» TASK OBJECTIVE:
Without any images, write the data out exactly as it appears.

○ ○ ○

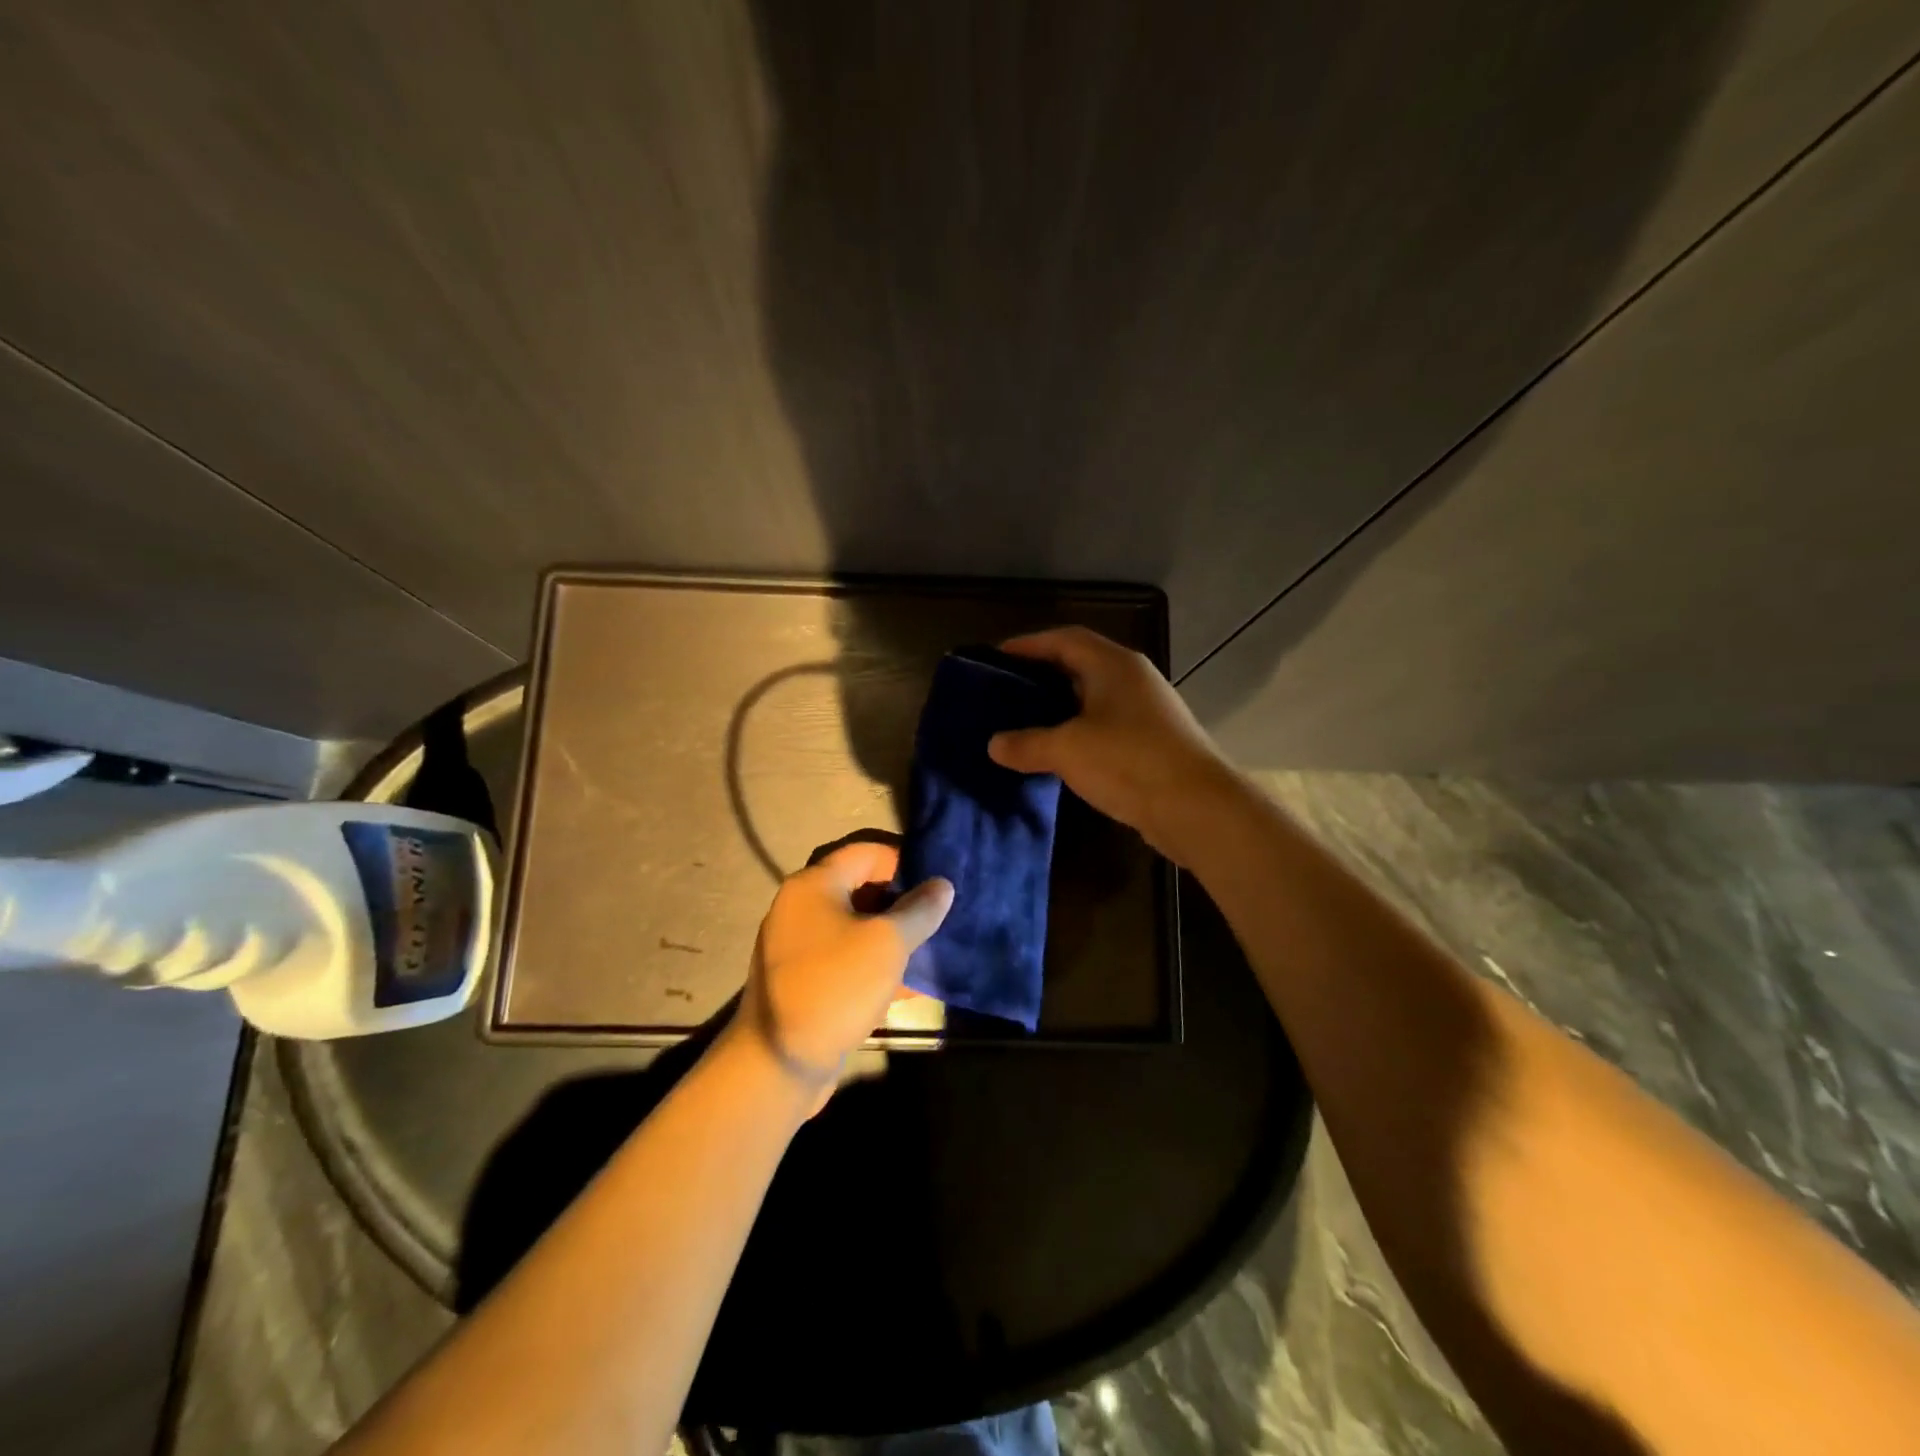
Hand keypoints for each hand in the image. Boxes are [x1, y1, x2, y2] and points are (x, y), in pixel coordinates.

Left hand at [734, 840, 952, 1091]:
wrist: (779, 1062)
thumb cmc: (836, 986)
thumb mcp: (887, 944)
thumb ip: (919, 910)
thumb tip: (942, 885)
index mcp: (814, 885)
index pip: (866, 853)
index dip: (904, 861)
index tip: (938, 880)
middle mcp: (800, 907)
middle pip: (860, 888)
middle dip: (901, 901)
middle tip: (937, 916)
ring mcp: (798, 945)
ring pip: (855, 927)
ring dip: (891, 936)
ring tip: (930, 949)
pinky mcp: (802, 979)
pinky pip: (845, 958)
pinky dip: (874, 964)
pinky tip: (907, 986)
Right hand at [987, 626, 1240, 862]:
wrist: (1197, 807)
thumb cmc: (1129, 761)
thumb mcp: (1067, 750)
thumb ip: (1027, 744)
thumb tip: (994, 744)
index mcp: (1113, 665)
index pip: (1064, 640)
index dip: (1028, 644)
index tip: (995, 658)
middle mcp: (1133, 679)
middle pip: (1080, 665)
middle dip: (1041, 676)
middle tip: (1005, 691)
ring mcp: (1146, 711)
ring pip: (1093, 699)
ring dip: (1060, 707)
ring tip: (1024, 721)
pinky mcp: (1152, 742)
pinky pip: (1105, 726)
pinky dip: (1078, 732)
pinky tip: (1058, 753)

○ ○ ○

» SOLUTION TO THIS PROBLEM:
Hand keypoints for each hand in the image. Boxes are [x1, y1, x2, y2] and points are (x, y), in pixel coordinates.

Left hand at [734, 840, 952, 1091]:
wrist: (779, 1062)
thumb cmc: (836, 986)
thumb mcp: (887, 944)
thumb ip: (919, 910)
thumb tip: (942, 885)
index mcp: (814, 885)
index pip: (866, 853)
index dip: (904, 861)
index tip: (938, 880)
middle mcp: (800, 907)
middle pip: (860, 888)
middle dip: (901, 901)
middle tip: (937, 916)
ring mcp: (798, 945)
ring pip: (855, 927)
ring dip: (891, 936)
ring tip: (930, 949)
pinky mcp: (802, 979)
pinky pip: (845, 958)
pinky dip: (874, 964)
pinky tip: (907, 986)
Right hand at [987, 626, 1240, 862]:
wrist: (1197, 807)
thumb cmc: (1129, 761)
thumb mcp: (1067, 750)
thumb ip: (1027, 744)
thumb tip: (994, 744)
index mcp: (1113, 665)
index pip: (1064, 640)
index dip: (1028, 644)
index tip: (995, 658)
middle mcp: (1133, 679)
middle pip: (1080, 665)
middle dip: (1041, 676)
middle tip: (1005, 691)
ring mcp: (1146, 711)
ring pip: (1093, 699)
ring dip: (1060, 707)
ring tip: (1024, 721)
pinky mcp: (1152, 742)
pinky pip: (1105, 726)
pinky dip: (1078, 732)
pinky tip: (1058, 753)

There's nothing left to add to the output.